Try it:
Copy each entry below exactly as it appears.

(Dataset entries)
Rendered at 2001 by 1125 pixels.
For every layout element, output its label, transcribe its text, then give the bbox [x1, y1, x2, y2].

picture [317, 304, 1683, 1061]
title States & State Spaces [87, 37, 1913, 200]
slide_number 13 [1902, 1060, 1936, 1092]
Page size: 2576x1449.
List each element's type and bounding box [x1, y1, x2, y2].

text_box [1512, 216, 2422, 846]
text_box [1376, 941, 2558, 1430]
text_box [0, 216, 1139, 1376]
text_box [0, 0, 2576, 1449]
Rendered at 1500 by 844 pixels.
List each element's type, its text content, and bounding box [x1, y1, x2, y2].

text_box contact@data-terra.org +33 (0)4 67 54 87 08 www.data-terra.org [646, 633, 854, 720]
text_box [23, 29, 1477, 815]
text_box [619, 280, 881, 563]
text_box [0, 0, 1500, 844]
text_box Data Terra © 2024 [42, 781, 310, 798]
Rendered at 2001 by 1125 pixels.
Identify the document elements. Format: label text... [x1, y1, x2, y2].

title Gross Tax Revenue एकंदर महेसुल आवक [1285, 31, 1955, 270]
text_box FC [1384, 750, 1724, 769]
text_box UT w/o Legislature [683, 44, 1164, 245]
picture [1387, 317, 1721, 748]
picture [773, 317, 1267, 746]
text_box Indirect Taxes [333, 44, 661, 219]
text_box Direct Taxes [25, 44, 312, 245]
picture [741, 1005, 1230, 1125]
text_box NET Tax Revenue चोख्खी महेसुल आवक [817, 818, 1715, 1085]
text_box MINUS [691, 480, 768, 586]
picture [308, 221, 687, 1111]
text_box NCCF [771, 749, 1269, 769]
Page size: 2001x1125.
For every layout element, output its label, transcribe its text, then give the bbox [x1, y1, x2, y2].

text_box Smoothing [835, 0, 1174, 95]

Task output:
Rendered at 2001 by 1125 pixels.
For every layout element, output its label, transcribe its text, then give the bbox [x1, y1, x2, y2].

picture [317, 304, 1683, 1061]
title States & State Spaces [87, 37, 1913, 200]
slide_number 13 [1902, 1060, 1936, 1092]
Page size: 2576x1449.
List each element's type and bounding box [x1, y1, x2, y2].

text_box [1512, 216, 2422, 846]
text_box [1376, 941, 2558, 1430]
text_box [0, 216, 1139, 1376]
text_box [0, 0, 2576, 1449]
Rendered at 1500 by 844 pixels.
List each element's type, its text content, and bounding box [x1, y1, x2, y2].

text_box contact@data-terra.org +33 (0)4 67 54 87 08 www.data-terra.org [646, 633, 854, 720]
text_box [23, 29, 1477, 815]
text_box [619, 280, 881, 563]
text_box [0, 0, 1500, 844]
text_box Data Terra © 2024 [42, 781, 310, 798]
Rendered at 2001 by 1125 pixels.
Identify the document elements. Format: label text... [x1, y1, x2, y2].

title Gross Tax Revenue एकंदर महेसुल आवक [1285, 31, 1955, 270]
text_box FC [1384, 750, 1724, 769]
text_box UT w/o Legislature [683, 44, 1164, 245]
picture [1387, 317, 1721, 748]
picture [773, 317, 1267, 746]
text_box Indirect Taxes [333, 44, 661, 219]
text_box Direct Taxes [25, 44, 312, 245]
picture [741, 1005, 1230, 1125]
text_box NET Tax Revenue चोख्खी महेसुल आवक [817, 818, 1715, 1085]
text_box MINUS [691, 480, 768, 586]
picture [308, 221, 687, 1111]
text_box NCCF [771, 749, 1269, 769]
Page size: 2001x1125.
For every layout element, output its label, transcribe its text, then give the bbox [x1, y1, x2, y2].

text_box Smoothing [835, 0, 1174, 95]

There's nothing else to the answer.